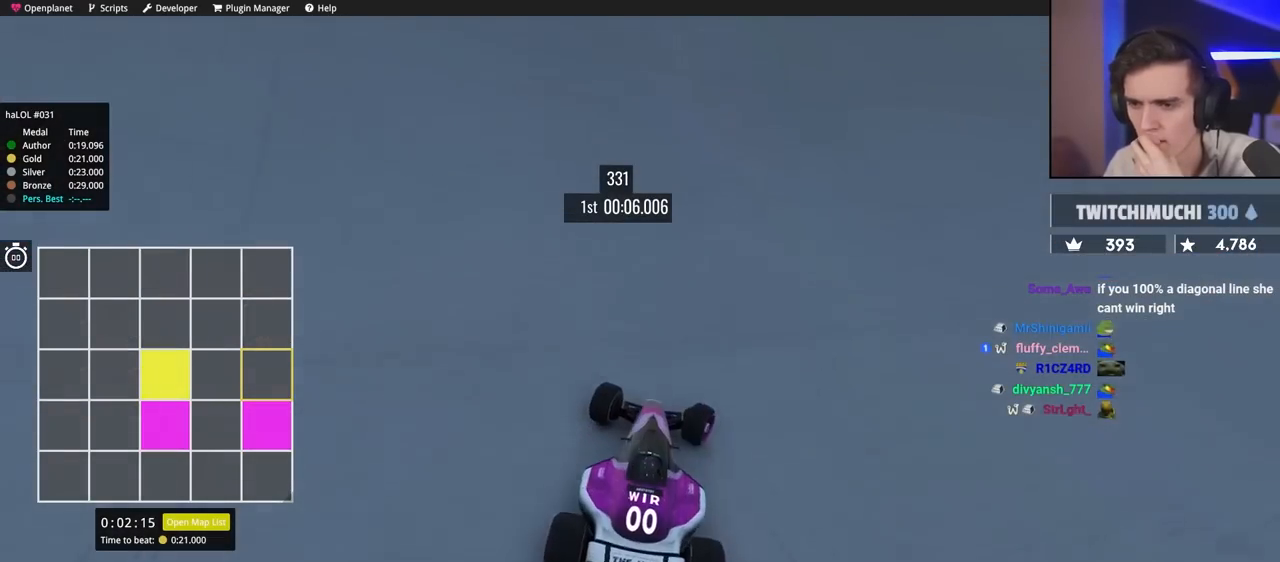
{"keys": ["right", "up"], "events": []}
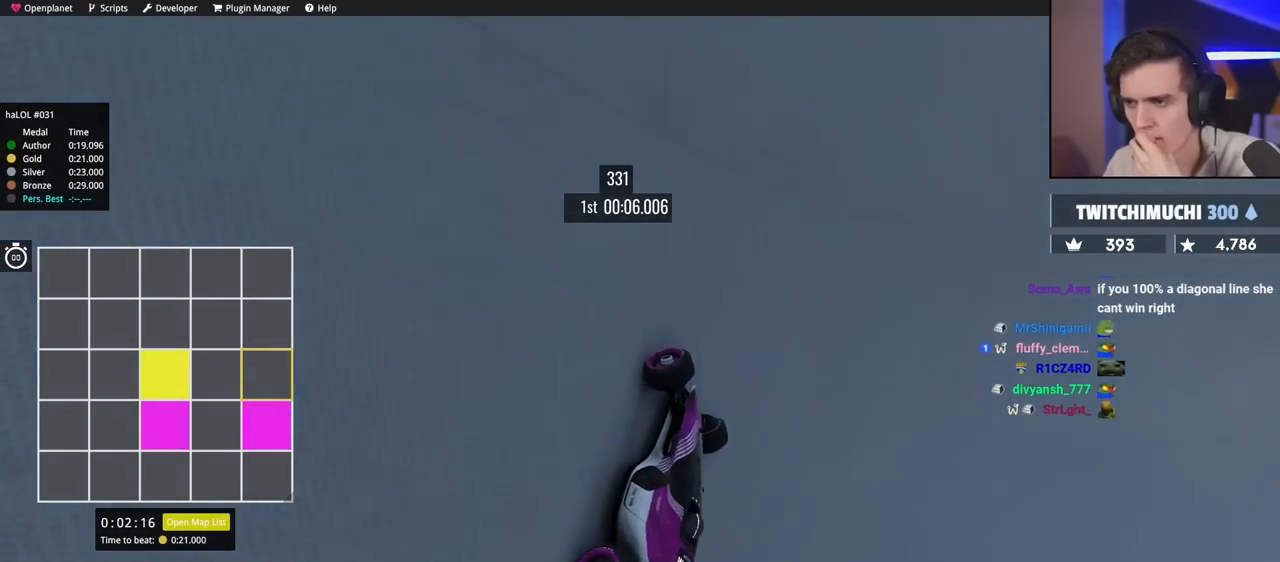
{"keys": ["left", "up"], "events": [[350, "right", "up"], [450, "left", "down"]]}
...
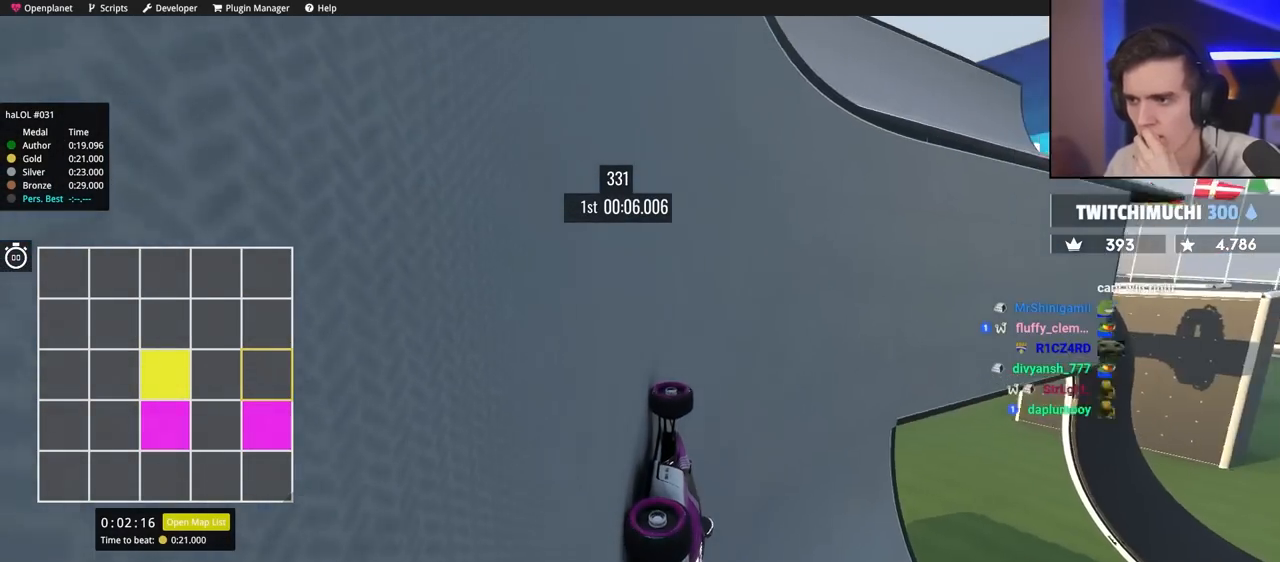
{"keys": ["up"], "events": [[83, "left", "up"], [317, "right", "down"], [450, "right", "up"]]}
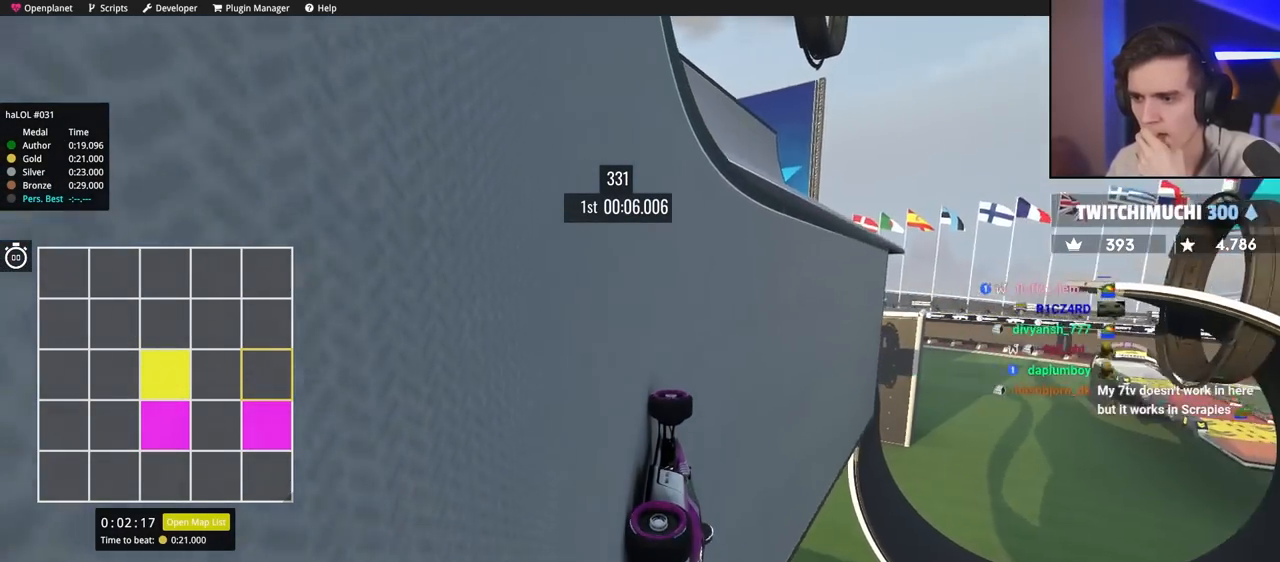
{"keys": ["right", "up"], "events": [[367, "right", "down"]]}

> [Instructions for the task]: Please copy out every line in the listing that has the string "down".

> [The answer]:
{"keys": ["left", "up"], "events": [[350, "right", "up"], [450, "left", "down"]]}
{"keys": ["up"], "events": [[83, "left", "up"], [317, "right", "down"], [450, "right", "up"]]}
{"keys": ["right", "up"], "events": [[367, "right", "down"]]}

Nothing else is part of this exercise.